Compressed Sensing for fMRI: Feasibility Study on the Acceleration of Non-EPI fMRI at 9.4T

1Bio Imaging and Signal Processing Lab, Department of Bio and Brain Engineering, Korea Advanced Institute of Science and Technology (KAIST), 373-1 Guseong-dong, Yuseong-gu, Daejeon 305-701, Republic of Korea
2Magnetic Resonance Imaging Lab, Department of Bio and Brain Engineering, Korea Advanced Institute of Science and Technology (KAIST), 373-1 Guseong-dong, Yuseong-gu, Daejeon 305-701, Republic of Korea
3Center for Neuroscience Imaging Research, Institute for Basic Science (IBS), Suwon 440-746, Republic of Korea
4Department of Biomedical Engineering, Sungkyunkwan University (SKKU), Suwon 440-746, Republic of Korea

Received 22 August 2014; Accepted 5 November 2014

Academic Editor: Zhengchao Dong

Copyright © 2015 Paul Kyu Han et al. This is an open access article distributed under the Creative Commons Attribution License, which permits unrestricted use, distribution, and reproduction in any medium, provided the original work is properly cited.

Abstract

Conventional functional magnetic resonance imaging (fMRI) technique known as gradient-recalled echo (GRE) echo-planar imaging (EPI) is sensitive to image distortion and degradation caused by local magnetic field inhomogeneity at high magnetic fields.

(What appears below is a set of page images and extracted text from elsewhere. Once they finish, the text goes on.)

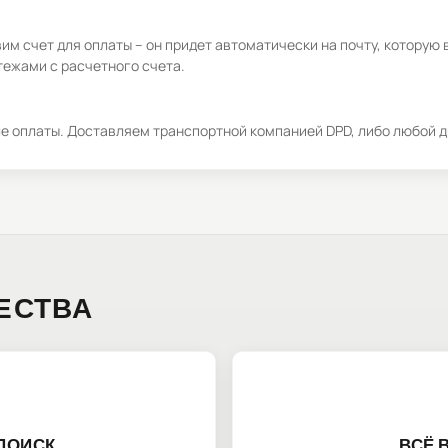
м счет для оплаты – он придет автоматически на почту, которую 
ежами с расчетного счета.
ле оплаты. Доставляем транспортной компанией DPD, либо любой д
ЕСТВА
ПОИСК
ВСЁ 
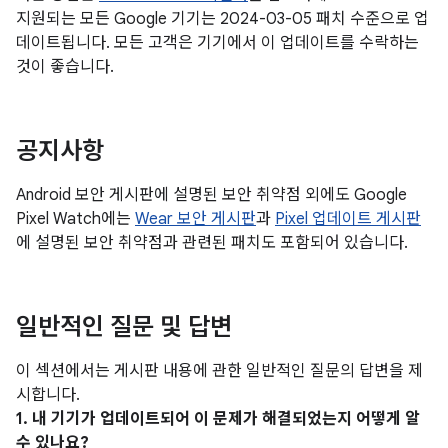
지원되는 모든 Google 기기는 2024-03-05 패치 수준으로 업
데이트됩니다. 모든 고객은 기기에서 이 업데이트를 수락하는
것이 좋습니다.
공지사항
Android 보안 게시판에 설명된 보안 취약점 외에도 Google
Pixel Watch에는
Wear 보안 게시판
과
Pixel 업데이트 게시판
에 설명된 보안 취약점과 관련된 패치도 포함되어 있습니다.
일반적인 질문 및 답변
이 섹션에서는 게시판 내용에 관한 일반적인 질문의 답변을 제
시합니다.
1. 내 기기가 업데이트되어 이 문제가 해결되었는지 어떻게 알
수 있나요?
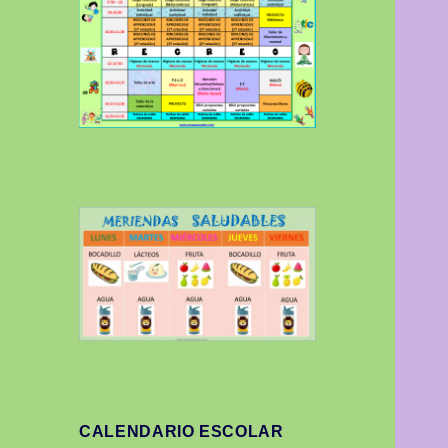
CALENDARIO ESCOLAR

Non-EPI sequences such as spoiled gradient echo and balanced steady-state free precession (bSSFP) have been proposed as an alternative high-resolution fMRI technique; however, the temporal resolution of these sequences is lower than the typically used GRE-EPI fMRI. One potential approach to improve the temporal resolution is to use compressed sensing (CS). In this study, we tested the feasibility of k-t FOCUSS—one of the high performance CS algorithms for dynamic MRI—for non-EPI fMRI at 9.4T using the model of rat somatosensory stimulation. To optimize the performance of CS reconstruction, different sampling patterns and k-t FOCUSS variations were investigated. Experimental results show that an optimized k-t FOCUSS algorithm with acceleration by a factor of 4 works well for non-EPI fMRI at high field under various statistical criteria, which confirms that a combination of CS and a non-EPI sequence may be a good solution for high-resolution fMRI at high fields.